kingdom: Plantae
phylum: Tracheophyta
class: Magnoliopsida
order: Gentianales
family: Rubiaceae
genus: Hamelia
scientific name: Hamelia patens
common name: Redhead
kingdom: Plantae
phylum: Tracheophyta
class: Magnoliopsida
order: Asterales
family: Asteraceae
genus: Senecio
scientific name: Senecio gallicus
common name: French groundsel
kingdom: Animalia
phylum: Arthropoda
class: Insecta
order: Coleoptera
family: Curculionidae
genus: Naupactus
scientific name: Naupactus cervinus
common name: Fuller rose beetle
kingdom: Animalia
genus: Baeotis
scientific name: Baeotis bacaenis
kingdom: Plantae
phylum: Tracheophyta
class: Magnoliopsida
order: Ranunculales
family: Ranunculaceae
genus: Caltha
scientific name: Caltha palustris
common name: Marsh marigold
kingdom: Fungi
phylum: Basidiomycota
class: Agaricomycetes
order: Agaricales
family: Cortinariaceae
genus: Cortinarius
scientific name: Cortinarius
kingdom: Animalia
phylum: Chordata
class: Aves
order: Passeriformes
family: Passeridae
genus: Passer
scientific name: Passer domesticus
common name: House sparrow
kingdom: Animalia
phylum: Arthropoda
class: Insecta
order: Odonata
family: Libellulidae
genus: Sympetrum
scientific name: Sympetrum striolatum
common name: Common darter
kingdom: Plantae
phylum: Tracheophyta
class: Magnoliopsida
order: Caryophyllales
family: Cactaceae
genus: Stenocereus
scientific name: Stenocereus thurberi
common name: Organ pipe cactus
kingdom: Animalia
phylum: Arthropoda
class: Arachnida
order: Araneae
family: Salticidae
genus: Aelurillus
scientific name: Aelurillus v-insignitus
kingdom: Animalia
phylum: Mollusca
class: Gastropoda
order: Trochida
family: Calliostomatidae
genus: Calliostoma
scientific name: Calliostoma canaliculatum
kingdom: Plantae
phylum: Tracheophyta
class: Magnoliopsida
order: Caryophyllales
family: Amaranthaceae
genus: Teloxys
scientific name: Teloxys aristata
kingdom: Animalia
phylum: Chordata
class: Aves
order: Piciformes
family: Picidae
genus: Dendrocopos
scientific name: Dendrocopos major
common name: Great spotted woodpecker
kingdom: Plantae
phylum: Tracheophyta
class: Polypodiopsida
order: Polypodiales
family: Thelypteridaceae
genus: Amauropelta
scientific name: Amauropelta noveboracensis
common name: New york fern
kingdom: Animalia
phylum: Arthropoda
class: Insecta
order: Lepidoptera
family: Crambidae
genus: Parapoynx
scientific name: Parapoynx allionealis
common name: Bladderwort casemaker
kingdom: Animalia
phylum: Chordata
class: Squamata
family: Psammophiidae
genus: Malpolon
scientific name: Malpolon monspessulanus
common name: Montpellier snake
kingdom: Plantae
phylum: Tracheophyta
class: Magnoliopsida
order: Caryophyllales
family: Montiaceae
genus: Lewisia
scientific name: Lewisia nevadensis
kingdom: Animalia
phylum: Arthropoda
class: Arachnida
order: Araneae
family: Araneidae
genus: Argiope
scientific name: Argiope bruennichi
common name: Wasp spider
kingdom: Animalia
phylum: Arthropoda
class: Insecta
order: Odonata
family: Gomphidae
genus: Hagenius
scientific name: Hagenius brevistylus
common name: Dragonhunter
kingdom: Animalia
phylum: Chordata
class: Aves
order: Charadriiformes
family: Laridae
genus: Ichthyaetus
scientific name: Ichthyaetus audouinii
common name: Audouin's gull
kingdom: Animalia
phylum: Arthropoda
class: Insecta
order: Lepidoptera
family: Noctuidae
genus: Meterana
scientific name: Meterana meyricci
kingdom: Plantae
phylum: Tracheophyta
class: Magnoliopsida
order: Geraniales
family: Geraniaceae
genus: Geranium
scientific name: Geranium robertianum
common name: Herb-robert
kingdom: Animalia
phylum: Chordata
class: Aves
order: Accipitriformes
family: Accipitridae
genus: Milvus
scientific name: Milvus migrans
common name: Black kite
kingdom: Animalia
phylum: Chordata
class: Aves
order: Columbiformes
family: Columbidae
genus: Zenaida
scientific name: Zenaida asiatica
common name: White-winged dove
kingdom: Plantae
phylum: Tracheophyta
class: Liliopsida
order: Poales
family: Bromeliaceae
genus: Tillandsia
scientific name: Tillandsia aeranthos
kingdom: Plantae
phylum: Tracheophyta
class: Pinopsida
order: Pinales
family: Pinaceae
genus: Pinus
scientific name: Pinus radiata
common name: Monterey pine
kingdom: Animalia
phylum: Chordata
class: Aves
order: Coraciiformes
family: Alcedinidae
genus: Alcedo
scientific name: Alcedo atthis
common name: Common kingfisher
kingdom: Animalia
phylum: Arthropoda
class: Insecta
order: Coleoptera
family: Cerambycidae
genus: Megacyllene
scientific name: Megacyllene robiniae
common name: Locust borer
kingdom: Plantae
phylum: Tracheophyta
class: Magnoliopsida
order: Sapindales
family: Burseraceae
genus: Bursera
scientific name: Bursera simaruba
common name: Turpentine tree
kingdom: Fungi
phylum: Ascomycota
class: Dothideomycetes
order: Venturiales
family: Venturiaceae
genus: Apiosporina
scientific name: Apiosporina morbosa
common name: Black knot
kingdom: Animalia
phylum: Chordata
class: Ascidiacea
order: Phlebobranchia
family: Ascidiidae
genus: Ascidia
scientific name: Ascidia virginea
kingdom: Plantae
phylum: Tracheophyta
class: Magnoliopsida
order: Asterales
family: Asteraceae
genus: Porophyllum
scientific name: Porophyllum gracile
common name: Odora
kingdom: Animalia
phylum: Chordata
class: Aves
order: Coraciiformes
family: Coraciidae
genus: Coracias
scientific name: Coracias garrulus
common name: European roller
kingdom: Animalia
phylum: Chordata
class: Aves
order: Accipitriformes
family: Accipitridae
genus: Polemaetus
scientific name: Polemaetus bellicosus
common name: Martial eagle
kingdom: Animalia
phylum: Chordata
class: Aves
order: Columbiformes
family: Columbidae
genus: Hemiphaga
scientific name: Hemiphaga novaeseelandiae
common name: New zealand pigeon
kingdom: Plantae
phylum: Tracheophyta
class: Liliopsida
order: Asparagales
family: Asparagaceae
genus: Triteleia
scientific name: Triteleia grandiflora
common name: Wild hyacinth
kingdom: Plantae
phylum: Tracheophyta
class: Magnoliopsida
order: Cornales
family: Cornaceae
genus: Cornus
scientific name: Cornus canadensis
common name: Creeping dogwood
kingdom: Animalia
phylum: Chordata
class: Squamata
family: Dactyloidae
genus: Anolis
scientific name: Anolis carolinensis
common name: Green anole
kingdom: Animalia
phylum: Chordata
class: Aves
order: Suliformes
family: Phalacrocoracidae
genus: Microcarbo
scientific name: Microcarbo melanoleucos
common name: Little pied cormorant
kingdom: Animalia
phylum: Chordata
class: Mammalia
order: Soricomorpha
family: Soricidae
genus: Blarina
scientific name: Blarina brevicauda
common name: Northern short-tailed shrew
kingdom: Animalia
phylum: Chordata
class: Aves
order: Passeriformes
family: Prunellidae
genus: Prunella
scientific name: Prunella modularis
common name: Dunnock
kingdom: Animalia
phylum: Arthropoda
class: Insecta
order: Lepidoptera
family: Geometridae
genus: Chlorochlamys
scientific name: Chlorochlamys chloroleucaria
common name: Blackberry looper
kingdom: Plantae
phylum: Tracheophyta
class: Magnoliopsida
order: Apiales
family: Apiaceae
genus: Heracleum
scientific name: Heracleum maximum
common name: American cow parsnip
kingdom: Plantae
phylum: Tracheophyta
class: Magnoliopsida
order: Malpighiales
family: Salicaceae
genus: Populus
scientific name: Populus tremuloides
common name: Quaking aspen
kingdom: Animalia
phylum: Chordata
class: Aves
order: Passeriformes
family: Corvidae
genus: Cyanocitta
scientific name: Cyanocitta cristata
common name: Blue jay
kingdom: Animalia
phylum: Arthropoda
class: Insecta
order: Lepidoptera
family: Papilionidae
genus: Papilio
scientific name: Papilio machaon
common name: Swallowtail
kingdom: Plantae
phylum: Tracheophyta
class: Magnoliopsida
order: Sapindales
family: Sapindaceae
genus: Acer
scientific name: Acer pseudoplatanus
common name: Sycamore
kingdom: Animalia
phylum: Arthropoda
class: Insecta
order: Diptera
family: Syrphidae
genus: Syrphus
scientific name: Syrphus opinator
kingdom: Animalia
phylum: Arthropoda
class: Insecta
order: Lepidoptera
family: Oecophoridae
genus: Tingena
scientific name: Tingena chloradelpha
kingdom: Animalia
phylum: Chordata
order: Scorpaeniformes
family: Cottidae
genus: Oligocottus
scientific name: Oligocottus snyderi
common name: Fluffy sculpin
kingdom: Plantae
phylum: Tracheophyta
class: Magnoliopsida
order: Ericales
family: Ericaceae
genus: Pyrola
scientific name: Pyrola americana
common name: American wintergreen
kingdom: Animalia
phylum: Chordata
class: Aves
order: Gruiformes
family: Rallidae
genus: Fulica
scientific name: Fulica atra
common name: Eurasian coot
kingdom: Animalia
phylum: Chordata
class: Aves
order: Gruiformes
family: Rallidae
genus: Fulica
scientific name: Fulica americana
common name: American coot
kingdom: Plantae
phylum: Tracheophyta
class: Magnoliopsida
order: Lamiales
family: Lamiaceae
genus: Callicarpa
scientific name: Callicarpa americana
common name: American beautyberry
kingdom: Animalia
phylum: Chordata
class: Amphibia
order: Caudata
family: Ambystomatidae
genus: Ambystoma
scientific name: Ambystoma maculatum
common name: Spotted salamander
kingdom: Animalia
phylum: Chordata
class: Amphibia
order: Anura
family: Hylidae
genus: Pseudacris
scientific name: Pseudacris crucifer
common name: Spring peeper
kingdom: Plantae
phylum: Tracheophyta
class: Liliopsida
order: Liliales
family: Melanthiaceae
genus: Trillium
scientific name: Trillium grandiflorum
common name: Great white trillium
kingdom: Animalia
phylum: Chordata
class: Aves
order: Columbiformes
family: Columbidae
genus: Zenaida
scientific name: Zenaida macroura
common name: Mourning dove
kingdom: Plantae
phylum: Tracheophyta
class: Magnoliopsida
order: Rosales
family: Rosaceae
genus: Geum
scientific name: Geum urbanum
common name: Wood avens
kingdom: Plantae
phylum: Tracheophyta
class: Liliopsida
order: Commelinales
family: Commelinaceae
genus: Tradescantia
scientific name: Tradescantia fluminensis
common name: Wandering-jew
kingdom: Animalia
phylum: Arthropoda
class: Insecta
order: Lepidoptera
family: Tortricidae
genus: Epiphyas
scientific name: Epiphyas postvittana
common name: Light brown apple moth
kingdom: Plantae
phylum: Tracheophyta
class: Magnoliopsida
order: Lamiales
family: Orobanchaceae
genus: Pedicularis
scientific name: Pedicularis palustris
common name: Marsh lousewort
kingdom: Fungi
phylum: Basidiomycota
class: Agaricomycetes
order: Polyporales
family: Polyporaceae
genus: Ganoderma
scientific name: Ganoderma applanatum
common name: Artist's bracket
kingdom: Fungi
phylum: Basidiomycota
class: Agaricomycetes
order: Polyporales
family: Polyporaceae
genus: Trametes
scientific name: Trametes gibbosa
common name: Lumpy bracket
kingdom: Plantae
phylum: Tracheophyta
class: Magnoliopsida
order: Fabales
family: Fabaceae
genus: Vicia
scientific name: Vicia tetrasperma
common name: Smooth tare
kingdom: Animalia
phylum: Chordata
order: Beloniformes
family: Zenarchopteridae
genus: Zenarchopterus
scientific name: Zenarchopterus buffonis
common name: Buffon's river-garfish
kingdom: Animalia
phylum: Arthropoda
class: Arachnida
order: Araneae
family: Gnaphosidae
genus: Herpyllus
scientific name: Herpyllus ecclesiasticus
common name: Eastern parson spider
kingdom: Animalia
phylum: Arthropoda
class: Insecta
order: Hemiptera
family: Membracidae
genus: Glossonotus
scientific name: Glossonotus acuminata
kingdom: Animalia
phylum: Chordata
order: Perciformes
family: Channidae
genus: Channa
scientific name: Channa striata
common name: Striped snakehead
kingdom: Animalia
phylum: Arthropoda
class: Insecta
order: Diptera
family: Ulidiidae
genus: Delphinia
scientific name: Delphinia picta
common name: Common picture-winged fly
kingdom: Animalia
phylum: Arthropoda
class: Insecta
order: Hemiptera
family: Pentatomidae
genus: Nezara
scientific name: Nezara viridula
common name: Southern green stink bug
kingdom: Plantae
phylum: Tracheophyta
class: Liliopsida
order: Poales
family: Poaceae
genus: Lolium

◆ **EXERCISE OBJECTIVE**: In the listing above, reproduce each line unchanged, starting with the line that has "scientific name: Pinus radiata" and ending after the line that has "genus: Porophyllum".

◆ **COMPLETE OUTPUT**:
scientific name: Pinus radiata
common name: Monterey pine
kingdom: Animalia
phylum: Chordata
class: Aves
order: Coraciiformes
family: Alcedinidae
genus: Alcedo
scientific name: Alcedo atthis
common name: Common kingfisher
kingdom: Animalia
phylum: Arthropoda
class: Insecta
order: Coleoptera
family: Cerambycidae
genus: Megacyllene
scientific name: Megacyllene robiniae
common name: Locust borer
kingdom: Plantae
phylum: Tracheophyta
class: Magnoliopsida
order: Sapindales
family: Burseraceae
genus: Bursera
scientific name: Bursera simaruba
common name: Turpentine tree
kingdom: Fungi
phylum: Ascomycota
class: Dothideomycetes
order: Venturiales
family: Venturiaceae
genus: Apiosporina
scientific name: Apiosporina morbosa
common name: Black knot
kingdom: Animalia
phylum: Chordata
class: Ascidiacea
order: Phlebobranchia
family: Ascidiidae
genus: Ascidia
scientific name: Ascidia virginea
kingdom: Plantae
phylum: Tracheophyta
class: Magnoliopsida
order: Asterales
family: Asteraceae
genus: Porophyllum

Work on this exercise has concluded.